Yet policymakers have too often rejected these kinds of effective baseline interventions as market distortions, Juma said. The World Bank was opposed when Malawi subsidized fertilizers to give its farmers a chance to get out of the cycle of poverty. In Zambia, a government in favor of economic liberalization ended food subsidies for the urban poor, which led to riots.

Juma favors heavy government involvement in setting up the conditions that markets need to thrive. He sees no conflict between advocating that sort of market-building while also calling for reducing heavy-handed regulation of trade and business. But what’s the line between governments enabling healthy markets and suffocating them? We debate this endlessly in the U.S. But for poor countries, it could be that there’s no either-or situation here: Government needs to intervene to support markets — and also get out of the way so farmers can thrive.

There’s just an objectively ridiculous amount of regulation in the poorest countries. You’ll find a great illustration of this in the form of a new Planet Money episode about the work of Peruvian economist Hernando de Soto. De Soto saw that people in Peru were developing informal black-market businesses instead of setting up more permanent shops. This was a big problem because, when they made money, they couldn’t reinvest and grow their businesses — their success could be swept away at any time, because they were operating outside the law.

De Soto thought that government regulations simply made it too hard to follow the rules, and he demonstrated this by trying to set up a small shirt factory that complied with all government restrictions. It turned out that this required 11 different permits from seven different agencies. He found that it took someone working eight hours a day 278 days to get permission to open a factory. (The Planet Money episode is great — you should listen to hear about the bureaucracy-reform reality-TV show, and how de Soto’s work almost got him killed.)

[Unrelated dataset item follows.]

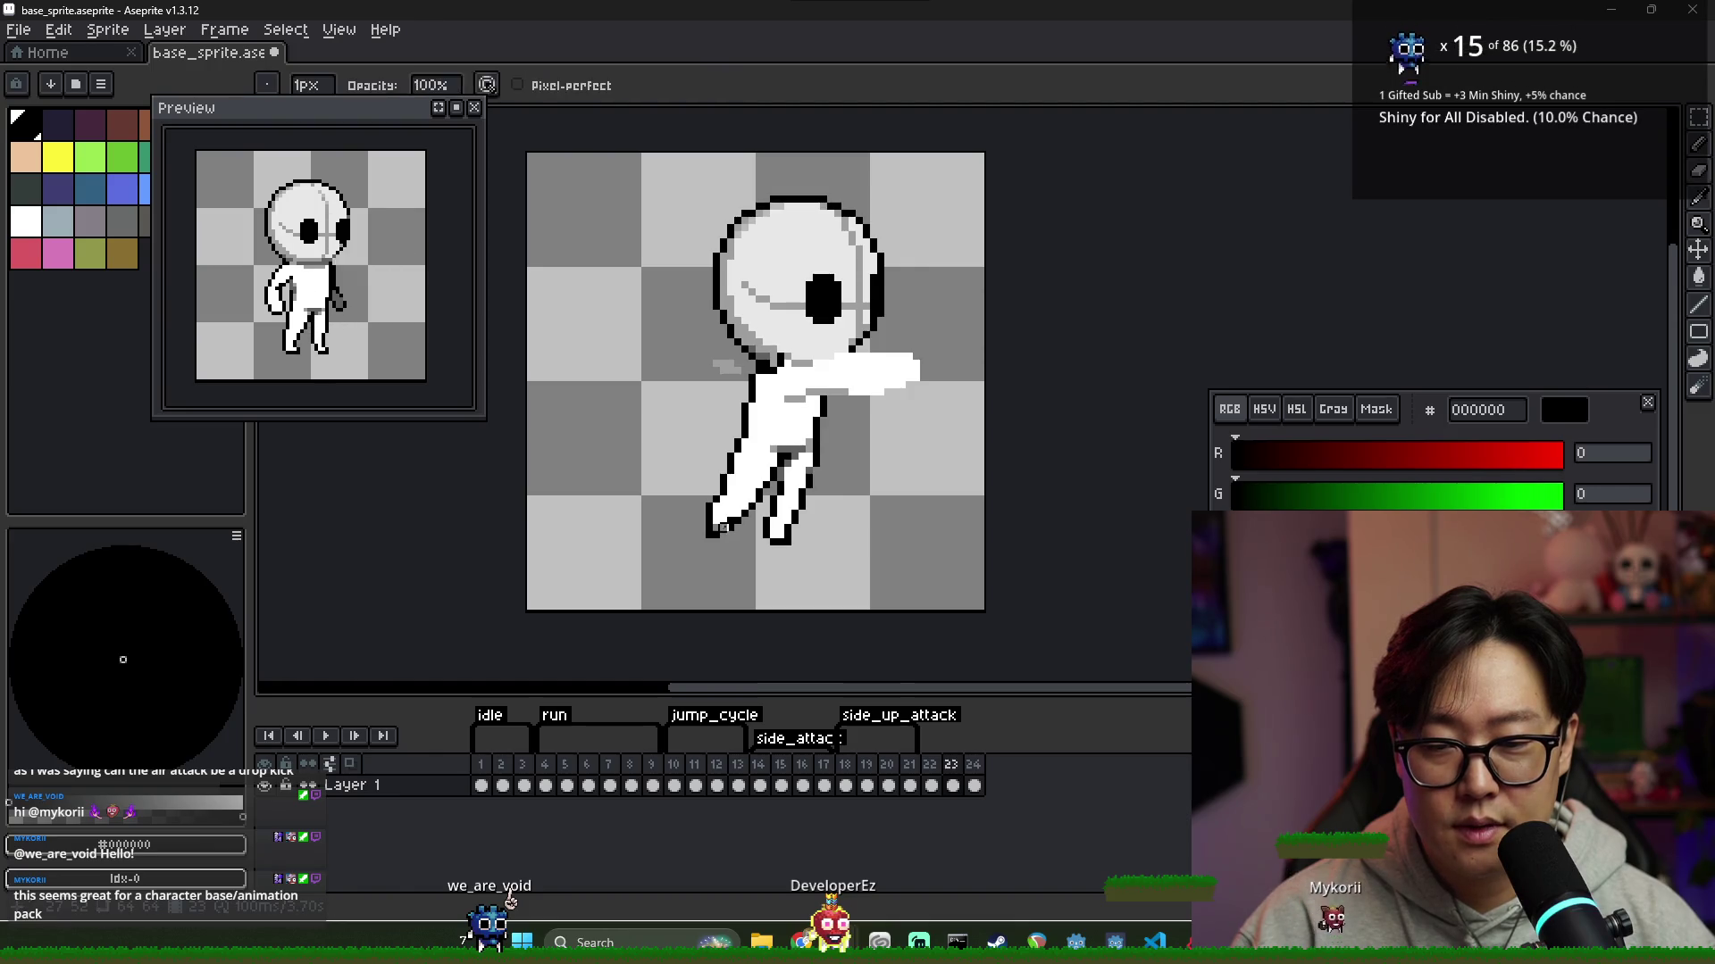
pyautogui.press('g')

Now, reasonable people will disagree about the amount of regulation needed. We argue about these things all the time. But I think we can all agree that no one should have to work 548 days to open a bakery, as is currently the case in Egypt. The World Bank puts out a report every year ranking how hard it is to do business in each country: The United States ranks seventh on that list of 189. The poor countries are clustered at the bottom. There’s clearly a lot of room for Malawi (No. 167) to cut red tape.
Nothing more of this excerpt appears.